Similar to fai and zol's major results, apos also primarily produces an XLSX spreadsheet. On the first tab of apos's resulting XLSX spreadsheet, is an overview of the focal sample's plasmid predictions from the different software:
Then on the second tab, the coverage of the focal sample's plasmid-ome across the genomes in the target genomes database is shown:
usage: apos [-h] -i SAMPLE_GENOME [-ms MOBSUITE_RESULTS] [-gn GENOMAD_RESULTS] -tg TARGET_GENOMES_DB [-up] [-fo FAI_OPTIONS] [-s]
[-si SIMPLE_BLASTP_IDENTITY_CUTOFF] [-sc SIMPLE_BLASTP_COVERAGE_CUTOFF] [-se SIMPLE_BLASTP_EVALUE_CUTOFF]
[-sm SIMPLE_BLASTP_SENSITIVITY_MODE] -o OUTDIR [-c CPUS]
Program: apos
Author: Rauf Salamzade
Affiliation: Kalan Lab, UW Madison, Department of Medical Microbiology and Immunology
apos - Assess Plasmid-Ome Similarity
apos wraps fai to assess the conservation of a sample's plasmid-ome
relative to a set of target genomes (e.g. genomes belonging to the same genus). Alternatively,
it can run a simple DIAMOND BLASTp analysis to just assess the presence of plasmid genes
individually - without the requirement they are co-located in one scaffold like in the focal sample.
options:
-h, --help show this help message and exit
-i SAMPLE_GENOME, --sample_genome SAMPLE_GENOME
Path to sample genome in GenBank or FASTA format.
-ms MOBSUITE_RESULTS, --mobsuite_results MOBSUITE_RESULTS
Path to MOB-suite (mob_recon) results directory for a single sample/genome.
-gn GENOMAD_RESULTS, --genomad_results GENOMAD_RESULTS
Path to GeNomad results directory for a single sample/genome.
-tg TARGET_GENOMES_DB, --target_genomes_db TARGET_GENOMES_DB
prepTG database directory for target genomes of interest.
-fo FAI_OPTIONS, --fai_options FAI_OPTIONS
Provide fai options to run. Should be surrounded by quotes. [Default is "-e 1e-10 -m 0.5 -dm -sct 0.0"]
-s, --use_simple_blastp
Use a simple DIAMOND BLASTp search with no requirement for co-localization of hits.
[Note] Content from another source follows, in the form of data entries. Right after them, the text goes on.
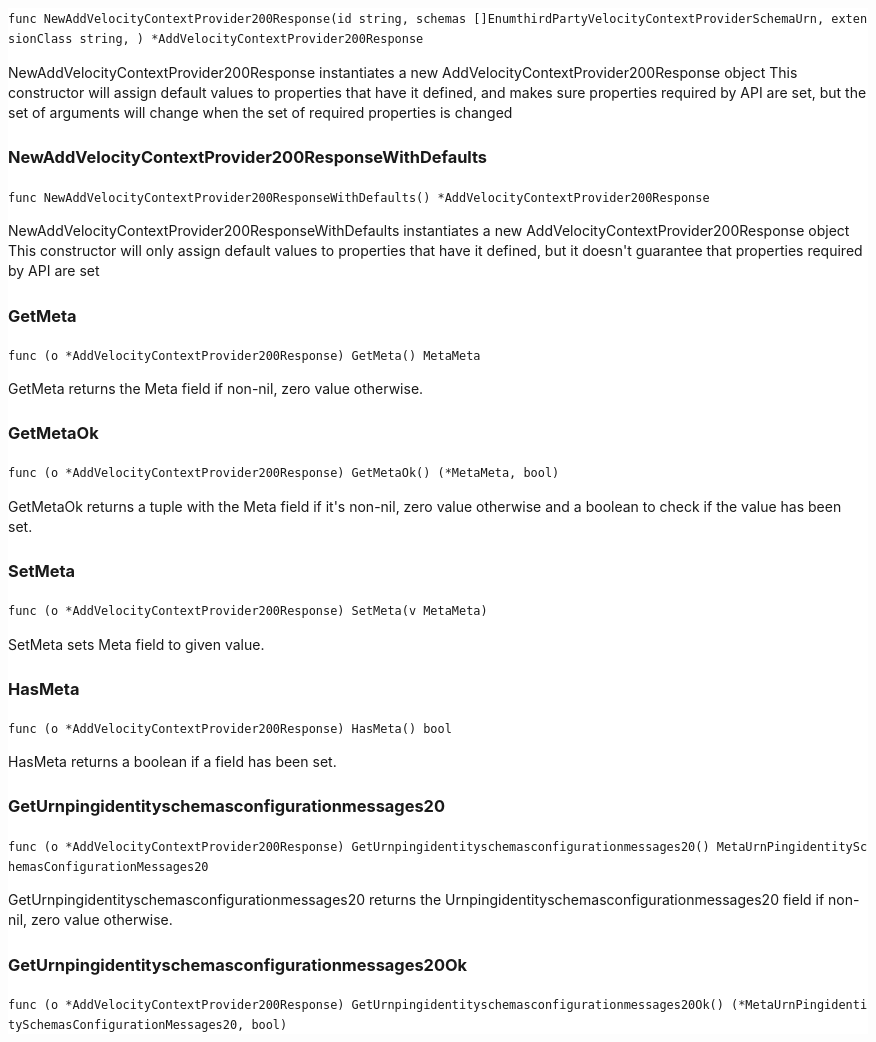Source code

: `func NewAddVelocityContextProvider200Response(id string, schemas []EnumthirdPartyVelocityContextProviderSchemaUrn, extensionClass string, ) *AddVelocityContextProvider200Response`

NewAddVelocityContextProvider200Response instantiates a new AddVelocityContextProvider200Response object
This constructor will assign default values to properties that have it defined,
and makes sure properties required by API are set, but the set of arguments
will change when the set of required properties is changed

### NewAddVelocityContextProvider200ResponseWithDefaults

`func NewAddVelocityContextProvider200ResponseWithDefaults() *AddVelocityContextProvider200Response`

NewAddVelocityContextProvider200ResponseWithDefaults instantiates a new AddVelocityContextProvider200Response object
This constructor will only assign default values to properties that have it defined,
but it doesn't guarantee that properties required by API are set

### GetMeta

`func (o *AddVelocityContextProvider200Response) GetMeta() MetaMeta`

GetMeta returns the Meta field if non-nil, zero value otherwise.

### GetMetaOk

`func (o *AddVelocityContextProvider200Response) GetMetaOk() (*MetaMeta, bool)`

GetMetaOk returns a tuple with the Meta field if it's non-nil, zero value otherwise
and a boolean to check if the value has been set.

### SetMeta

`func (o *AddVelocityContextProvider200Response) SetMeta(v MetaMeta)`

SetMeta sets Meta field to given value.

### HasMeta

`func (o *AddVelocityContextProvider200Response) HasMeta() bool`

HasMeta returns a boolean if a field has been set.

### GetUrnpingidentityschemasconfigurationmessages20

`func (o *AddVelocityContextProvider200Response) GetUrnpingidentityschemasconfigurationmessages20() MetaUrnPingidentitySchemasConfigurationMessages20`

GetUrnpingidentityschemasconfigurationmessages20 returns the Urnpingidentityschemasconfigurationmessages20 field if non-nil, zero value otherwise.

### GetUrnpingidentityschemasconfigurationmessages20Ok

`func (o *AddVelocityContextProvider200Response) GetUrnpingidentityschemasconfigurationmessages20Ok() (*MetaUrnPingidentitySchemasConfigurationMessages20, bool)`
-si SIMPLE_BLASTP_IDENTITY_CUTOFF, --simple_blastp_identity_cutoff SIMPLE_BLASTP_IDENTITY_CUTOFF
If simple BLASTp mode requested : cutoff for identity between query proteins and matches in target genomes [Default is 40.0].
-sc SIMPLE_BLASTP_COVERAGE_CUTOFF, --simple_blastp_coverage_cutoff SIMPLE_BLASTP_COVERAGE_CUTOFF
If simple BLASTp mode requested : cutoff for coverage between query proteins and matches in target genomes [Default is 70.0].
-se SIMPLE_BLASTP_EVALUE_CUTOFF, --simple_blastp_evalue_cutoff SIMPLE_BLASTP_EVALUE_CUTOFF
If simple BLASTp mode requested : cutoff for E-value between query proteins and matches in target genomes [Default is 1e-10].
-sm SIMPLE_BLASTP_SENSITIVITY_MODE, --simple_blastp_sensitivity_mode SIMPLE_BLASTP_SENSITIVITY_MODE
Sensitivity mode for DIAMOND BLASTp. [Default is "very-sensititve"].
-o OUTDIR, --outdir OUTDIR
Output directory.
-c CPUS, --cpus CPUS The number of CPUs to use.